Return, character for character, the lines of the listing below, starting at its first line and ending at the line that contains "Las funciones de", with both of those lines included.
START Stored data
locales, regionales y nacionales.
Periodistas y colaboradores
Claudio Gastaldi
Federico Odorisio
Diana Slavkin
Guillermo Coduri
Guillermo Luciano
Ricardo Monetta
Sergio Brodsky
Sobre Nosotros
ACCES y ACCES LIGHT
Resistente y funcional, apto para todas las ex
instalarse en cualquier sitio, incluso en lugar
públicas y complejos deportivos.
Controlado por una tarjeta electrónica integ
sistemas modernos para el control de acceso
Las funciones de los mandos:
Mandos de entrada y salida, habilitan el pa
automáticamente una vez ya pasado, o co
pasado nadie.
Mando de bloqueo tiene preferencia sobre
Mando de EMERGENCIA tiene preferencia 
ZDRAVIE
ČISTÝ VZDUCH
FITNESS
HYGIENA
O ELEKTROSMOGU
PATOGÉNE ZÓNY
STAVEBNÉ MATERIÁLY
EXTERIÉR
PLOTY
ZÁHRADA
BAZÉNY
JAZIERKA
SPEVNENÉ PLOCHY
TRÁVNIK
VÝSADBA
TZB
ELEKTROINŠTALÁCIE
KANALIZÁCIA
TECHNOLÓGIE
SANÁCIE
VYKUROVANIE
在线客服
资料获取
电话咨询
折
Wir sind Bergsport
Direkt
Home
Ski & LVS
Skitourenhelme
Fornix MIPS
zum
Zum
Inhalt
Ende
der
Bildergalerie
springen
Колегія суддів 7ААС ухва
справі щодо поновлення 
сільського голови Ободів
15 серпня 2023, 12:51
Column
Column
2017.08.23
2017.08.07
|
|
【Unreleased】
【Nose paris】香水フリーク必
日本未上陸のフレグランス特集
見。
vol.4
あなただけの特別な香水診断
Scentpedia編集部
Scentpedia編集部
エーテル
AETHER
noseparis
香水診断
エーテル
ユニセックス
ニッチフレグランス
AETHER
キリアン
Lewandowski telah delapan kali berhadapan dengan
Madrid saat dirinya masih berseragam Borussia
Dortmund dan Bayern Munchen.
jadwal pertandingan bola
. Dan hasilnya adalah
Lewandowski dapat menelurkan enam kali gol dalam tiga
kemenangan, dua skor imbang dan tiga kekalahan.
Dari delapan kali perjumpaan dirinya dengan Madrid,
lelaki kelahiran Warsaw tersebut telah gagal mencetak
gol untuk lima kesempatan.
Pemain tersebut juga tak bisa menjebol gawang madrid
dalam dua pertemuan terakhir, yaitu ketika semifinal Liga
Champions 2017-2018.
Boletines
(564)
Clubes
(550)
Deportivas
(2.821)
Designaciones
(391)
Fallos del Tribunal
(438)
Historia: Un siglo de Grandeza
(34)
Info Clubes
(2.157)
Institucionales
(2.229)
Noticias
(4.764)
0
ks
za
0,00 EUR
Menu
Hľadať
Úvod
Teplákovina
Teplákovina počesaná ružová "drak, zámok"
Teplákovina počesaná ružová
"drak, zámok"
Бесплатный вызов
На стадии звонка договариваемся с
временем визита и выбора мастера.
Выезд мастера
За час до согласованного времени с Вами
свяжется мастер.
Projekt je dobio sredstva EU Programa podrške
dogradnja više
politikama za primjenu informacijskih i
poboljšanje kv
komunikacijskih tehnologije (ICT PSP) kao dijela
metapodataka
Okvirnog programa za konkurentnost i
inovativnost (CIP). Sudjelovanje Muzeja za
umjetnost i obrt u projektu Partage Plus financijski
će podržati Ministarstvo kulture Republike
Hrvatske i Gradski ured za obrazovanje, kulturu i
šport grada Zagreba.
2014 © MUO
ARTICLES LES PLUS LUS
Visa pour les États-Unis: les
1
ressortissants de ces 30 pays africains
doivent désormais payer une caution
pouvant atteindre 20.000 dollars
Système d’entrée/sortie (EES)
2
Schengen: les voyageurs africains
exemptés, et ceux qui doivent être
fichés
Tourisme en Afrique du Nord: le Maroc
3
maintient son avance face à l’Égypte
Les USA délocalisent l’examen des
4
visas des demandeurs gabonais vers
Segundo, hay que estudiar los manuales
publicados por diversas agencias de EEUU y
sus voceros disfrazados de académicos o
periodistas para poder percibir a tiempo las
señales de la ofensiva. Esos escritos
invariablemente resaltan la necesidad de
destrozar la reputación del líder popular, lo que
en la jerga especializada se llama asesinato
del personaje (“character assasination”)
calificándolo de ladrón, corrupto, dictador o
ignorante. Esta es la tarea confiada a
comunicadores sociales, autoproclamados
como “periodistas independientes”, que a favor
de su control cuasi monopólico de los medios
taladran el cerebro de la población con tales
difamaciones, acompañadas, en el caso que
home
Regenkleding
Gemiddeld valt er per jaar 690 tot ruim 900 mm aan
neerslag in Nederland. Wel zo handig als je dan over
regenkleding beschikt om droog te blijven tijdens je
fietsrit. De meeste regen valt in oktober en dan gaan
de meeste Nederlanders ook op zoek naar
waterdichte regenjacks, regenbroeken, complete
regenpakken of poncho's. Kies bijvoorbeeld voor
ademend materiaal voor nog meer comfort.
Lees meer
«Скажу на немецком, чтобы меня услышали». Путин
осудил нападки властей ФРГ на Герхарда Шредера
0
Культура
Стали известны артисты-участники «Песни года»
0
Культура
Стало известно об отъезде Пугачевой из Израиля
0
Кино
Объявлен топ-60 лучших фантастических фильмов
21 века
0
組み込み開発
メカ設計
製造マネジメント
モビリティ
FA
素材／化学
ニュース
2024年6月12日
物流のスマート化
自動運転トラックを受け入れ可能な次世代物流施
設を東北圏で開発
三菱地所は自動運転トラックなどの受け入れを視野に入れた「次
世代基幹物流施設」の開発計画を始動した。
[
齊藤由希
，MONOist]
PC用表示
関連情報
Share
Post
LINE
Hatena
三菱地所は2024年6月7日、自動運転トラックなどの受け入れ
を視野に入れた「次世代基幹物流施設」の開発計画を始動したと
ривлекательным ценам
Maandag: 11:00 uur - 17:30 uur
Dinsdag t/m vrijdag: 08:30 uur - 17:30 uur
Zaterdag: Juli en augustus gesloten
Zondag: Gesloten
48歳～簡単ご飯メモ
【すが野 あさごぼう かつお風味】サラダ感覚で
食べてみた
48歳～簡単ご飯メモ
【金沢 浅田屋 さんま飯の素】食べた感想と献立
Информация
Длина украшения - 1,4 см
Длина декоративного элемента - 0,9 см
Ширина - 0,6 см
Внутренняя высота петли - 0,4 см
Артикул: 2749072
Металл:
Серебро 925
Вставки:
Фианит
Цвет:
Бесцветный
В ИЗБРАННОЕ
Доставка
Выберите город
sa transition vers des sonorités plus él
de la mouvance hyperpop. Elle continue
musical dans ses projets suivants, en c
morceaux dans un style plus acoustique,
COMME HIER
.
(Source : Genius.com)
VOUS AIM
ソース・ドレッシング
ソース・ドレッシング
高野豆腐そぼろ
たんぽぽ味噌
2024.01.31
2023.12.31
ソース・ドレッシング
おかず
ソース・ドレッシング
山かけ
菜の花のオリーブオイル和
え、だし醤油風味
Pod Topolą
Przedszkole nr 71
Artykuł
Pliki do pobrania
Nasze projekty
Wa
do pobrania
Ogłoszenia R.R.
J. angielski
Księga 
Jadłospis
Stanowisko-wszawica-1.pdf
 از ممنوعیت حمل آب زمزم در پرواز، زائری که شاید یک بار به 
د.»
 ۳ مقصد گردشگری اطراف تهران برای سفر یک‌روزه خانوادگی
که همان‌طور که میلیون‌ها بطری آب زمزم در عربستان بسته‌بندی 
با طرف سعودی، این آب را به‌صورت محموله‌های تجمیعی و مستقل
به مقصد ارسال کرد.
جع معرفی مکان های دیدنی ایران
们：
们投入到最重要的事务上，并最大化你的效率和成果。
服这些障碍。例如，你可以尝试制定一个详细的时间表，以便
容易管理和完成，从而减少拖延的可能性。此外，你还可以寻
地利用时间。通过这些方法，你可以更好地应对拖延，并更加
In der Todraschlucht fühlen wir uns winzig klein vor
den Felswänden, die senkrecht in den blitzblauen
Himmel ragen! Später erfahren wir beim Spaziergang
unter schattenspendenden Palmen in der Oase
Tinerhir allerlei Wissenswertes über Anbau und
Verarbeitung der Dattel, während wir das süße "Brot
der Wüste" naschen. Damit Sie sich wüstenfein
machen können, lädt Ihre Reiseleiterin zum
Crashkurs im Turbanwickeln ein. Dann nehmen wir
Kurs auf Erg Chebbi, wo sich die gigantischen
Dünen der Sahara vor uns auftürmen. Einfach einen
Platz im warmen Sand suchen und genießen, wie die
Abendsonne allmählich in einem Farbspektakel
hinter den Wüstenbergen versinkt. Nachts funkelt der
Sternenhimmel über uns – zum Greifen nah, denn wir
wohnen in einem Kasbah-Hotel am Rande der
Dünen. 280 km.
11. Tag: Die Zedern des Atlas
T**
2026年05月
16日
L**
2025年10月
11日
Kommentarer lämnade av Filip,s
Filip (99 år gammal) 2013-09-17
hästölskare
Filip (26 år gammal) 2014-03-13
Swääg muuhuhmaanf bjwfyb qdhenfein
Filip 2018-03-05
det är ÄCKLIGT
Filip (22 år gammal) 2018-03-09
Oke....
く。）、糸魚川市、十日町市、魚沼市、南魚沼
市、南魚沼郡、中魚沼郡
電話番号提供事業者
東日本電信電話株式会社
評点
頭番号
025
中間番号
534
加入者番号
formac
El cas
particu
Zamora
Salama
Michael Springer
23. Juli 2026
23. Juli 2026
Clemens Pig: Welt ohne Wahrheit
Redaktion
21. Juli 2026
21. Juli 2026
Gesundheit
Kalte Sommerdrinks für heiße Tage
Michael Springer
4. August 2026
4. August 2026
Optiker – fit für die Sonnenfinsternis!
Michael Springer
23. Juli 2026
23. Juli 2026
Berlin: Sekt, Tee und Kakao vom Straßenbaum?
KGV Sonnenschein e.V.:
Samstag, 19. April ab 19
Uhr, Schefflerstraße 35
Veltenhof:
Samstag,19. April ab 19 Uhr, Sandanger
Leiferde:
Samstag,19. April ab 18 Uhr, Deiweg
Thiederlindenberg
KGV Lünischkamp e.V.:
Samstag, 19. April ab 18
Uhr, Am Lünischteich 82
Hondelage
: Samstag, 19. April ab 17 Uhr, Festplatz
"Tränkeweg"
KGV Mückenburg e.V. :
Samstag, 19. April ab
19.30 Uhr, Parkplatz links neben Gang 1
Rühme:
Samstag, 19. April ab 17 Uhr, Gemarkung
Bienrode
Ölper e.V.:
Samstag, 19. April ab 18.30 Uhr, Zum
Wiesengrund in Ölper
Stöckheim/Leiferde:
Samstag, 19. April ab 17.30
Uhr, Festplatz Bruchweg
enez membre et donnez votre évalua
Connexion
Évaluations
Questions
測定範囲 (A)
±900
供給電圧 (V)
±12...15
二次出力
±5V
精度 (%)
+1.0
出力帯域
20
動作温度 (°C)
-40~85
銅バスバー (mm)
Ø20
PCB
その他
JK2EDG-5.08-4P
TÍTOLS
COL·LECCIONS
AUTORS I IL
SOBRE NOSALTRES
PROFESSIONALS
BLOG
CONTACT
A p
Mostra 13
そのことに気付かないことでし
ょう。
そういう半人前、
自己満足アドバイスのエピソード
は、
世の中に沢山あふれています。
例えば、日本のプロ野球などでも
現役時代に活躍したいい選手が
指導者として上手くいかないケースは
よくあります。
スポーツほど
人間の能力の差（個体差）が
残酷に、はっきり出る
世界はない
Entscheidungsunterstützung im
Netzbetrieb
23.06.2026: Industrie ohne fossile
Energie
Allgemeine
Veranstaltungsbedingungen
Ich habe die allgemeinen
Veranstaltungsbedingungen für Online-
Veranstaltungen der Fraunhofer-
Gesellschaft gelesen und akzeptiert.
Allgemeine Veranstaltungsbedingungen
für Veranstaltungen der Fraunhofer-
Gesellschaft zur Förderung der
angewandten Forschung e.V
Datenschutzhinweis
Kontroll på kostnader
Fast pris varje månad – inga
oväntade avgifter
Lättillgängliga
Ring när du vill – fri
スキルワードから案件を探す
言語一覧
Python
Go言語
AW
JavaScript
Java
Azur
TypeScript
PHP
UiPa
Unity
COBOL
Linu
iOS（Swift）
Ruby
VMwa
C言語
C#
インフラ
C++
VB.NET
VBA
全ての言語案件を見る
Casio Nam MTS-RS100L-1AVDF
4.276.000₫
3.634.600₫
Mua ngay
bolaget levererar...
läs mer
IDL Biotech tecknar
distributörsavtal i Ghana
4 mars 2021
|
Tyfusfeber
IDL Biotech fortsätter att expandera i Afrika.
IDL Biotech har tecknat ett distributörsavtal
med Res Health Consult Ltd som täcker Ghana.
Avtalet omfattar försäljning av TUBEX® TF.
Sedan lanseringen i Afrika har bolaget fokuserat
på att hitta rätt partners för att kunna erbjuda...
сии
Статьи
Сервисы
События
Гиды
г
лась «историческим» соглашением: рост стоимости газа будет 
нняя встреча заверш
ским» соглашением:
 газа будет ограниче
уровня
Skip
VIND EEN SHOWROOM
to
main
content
END Stored data
Response area:
locales, regionales y nacionales.
Periodistas y colaboradores
Claudio Gastaldi
Federico Odorisio
Diana Slavkin
Guillermo Coduri
Guillermo Luciano
Ricardo Monetta
Sergio Brodsky
Sobre Nosotros
ACCES y ACCES LIGHT
Resistente y funcional, apto para todas las ex
instalarse en cualquier sitio, incluso en lugar
públicas y complejos deportivos.
Controlado por una tarjeta electrónica integ
sistemas modernos para el control de acceso
Las funciones de los mandos:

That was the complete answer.